Die negativen Folgen einer solchen neoliberalen Wirtschaftspolitik für die arbeitende Bevölkerung und die Rentner*innen sind nach den Machtwechseln in Argentinien und Brasilien beispielhaft zu beobachten. Ob die von Maduro verkündete »ökonomische Revolution« erfolgreich sein wird, um dem Wirtschaftskrieg ein Ende setzen, wird sich – bei aller Skepsis hinsichtlich der ökonomischen Kompetenz der venezolanischen Regierung – noch erweisen müssen. Dabei sind auf jeden Fall entscheidende Schläge gegen Finanzspekulanten und Schwarzhändler dringend notwendig – doch müsste dies in ein überzeugendes ökonomisches Rekonstruktionsprogramm eingebettet sein, damit nicht der repressive Charakter der Maßnahmen dominiert. Wie schwierig es wiederum ist, der Finanzblockade durch die USA wirksam etwas entgegen zu setzen, hat die bis heute andauernde Wirtschaftsblockade gegen Kuba gezeigt.
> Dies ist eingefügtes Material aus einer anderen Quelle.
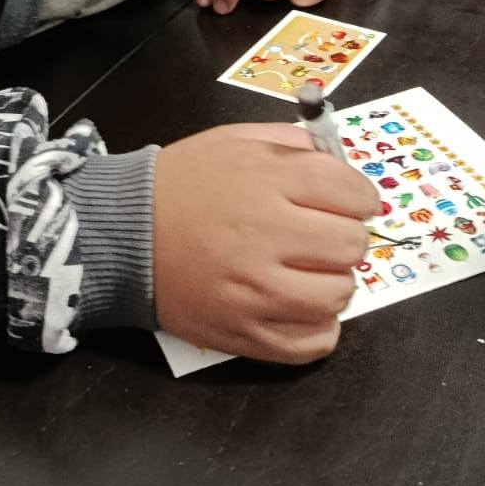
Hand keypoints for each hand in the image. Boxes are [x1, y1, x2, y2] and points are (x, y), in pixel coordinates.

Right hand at [153, 122, 378, 363]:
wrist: (123, 233)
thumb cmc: (182, 184)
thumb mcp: (234, 142)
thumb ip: (290, 145)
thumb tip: (342, 170)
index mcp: (266, 179)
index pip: (352, 193)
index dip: (361, 198)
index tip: (350, 204)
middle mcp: (265, 234)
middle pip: (352, 245)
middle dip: (345, 237)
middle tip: (322, 236)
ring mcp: (255, 291)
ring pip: (339, 295)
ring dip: (333, 282)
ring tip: (308, 272)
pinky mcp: (244, 333)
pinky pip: (314, 343)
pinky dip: (318, 327)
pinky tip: (300, 306)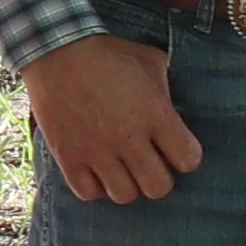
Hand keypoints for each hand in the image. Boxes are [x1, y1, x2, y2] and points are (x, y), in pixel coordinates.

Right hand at [29, 35, 201, 204]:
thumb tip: (179, 114)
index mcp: (155, 113)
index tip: (176, 148)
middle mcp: (128, 138)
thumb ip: (170, 91)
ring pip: (125, 196)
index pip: (188, 160)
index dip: (185, 156)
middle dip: (158, 177)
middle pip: (159, 188)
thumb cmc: (108, 54)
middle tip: (149, 162)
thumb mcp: (150, 62)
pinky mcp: (68, 156)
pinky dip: (95, 186)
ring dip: (127, 184)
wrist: (56, 50)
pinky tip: (97, 169)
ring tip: (122, 167)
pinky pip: (89, 193)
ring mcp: (96, 150)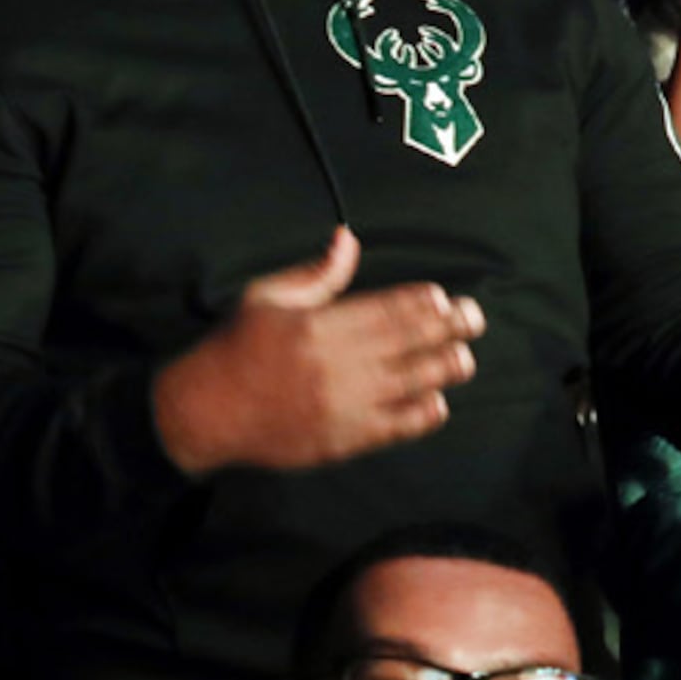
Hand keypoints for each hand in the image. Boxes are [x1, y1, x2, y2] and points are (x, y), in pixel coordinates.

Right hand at [148, 227, 482, 477]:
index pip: (389, 310)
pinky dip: (421, 415)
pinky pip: (394, 426)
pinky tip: (437, 404)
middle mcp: (339, 364)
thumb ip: (316, 274)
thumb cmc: (237, 347)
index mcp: (321, 325)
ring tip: (464, 359)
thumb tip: (349, 240)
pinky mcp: (342, 439)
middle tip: (474, 320)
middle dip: (448, 329)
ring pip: (411, 383)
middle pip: (410, 342)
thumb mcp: (267, 298)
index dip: (424, 303)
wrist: (206, 413)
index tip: (445, 297)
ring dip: (443, 370)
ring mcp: (344, 404)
Obwohl gerade jetzt ein Prozess des Dialogs zwischen Regierung und Opposition dringend notwendig wäre, wird die direkte Unterstützung aus dem Ausland vermutlich die Spaltung der gemäßigten und rechten Opposition in Venezuela noch weiter vertiefen und eine gemeinsame Lösung der politischen und wirtschaftlichen Probleme behindern. Die von den Oppositionsführern begrüßten neuen Sanktionen treffen vor allem die nicht vermögende Mehrheit der Venezolaner. Das bedeutet: mehr Armut und noch mehr Abwanderung in die Nachbarstaaten.



[1] Zur Wahl Maduros hatten u.a. aufgerufen: Die Vereinte Sozialistische Partei Venezuelas (PSUV), die Kommunistische Partei (PCV) und die linkssozialdemokratisch orientierten Parteien PPT (Heimatland für alle), Podemos (Für die soziale Demokratie), MEP (Wahlbewegung des Volkes) und MPAPC (Allianz für den Wandel) sowie die linksradikale Revolutionäre Bewegung Tupamaro.
[2] Henri Falcon wurde von der vom ihm gegründeten »Progressive Vorhut« (AP) sowie von der christsozialen COPEI (Unabhängiges Politisches Wahlorganisationskomitee), der sozialdemokratischen MAS (Bewegung zum Sozialismus) und der grünen Movev (Ökologische Bewegung Venezuelas) unterstützt. Die radikale Rechte boykottierte seine Wahl.
[3] Vgl. Otto König/Richard Detje: Honduras – Opposition beklagt »Wahlfälschung« bei den Präsidentschaftswahlen »El pueblo no lo permitirá!«, Sozialismus aktuell.de v. 5.12.2017.
[4] Vgl. Ignacio Ramonet: Die zwölf Siege von Präsident Maduro im Jahr 2017, Amerika 21 v. 31.1.2018.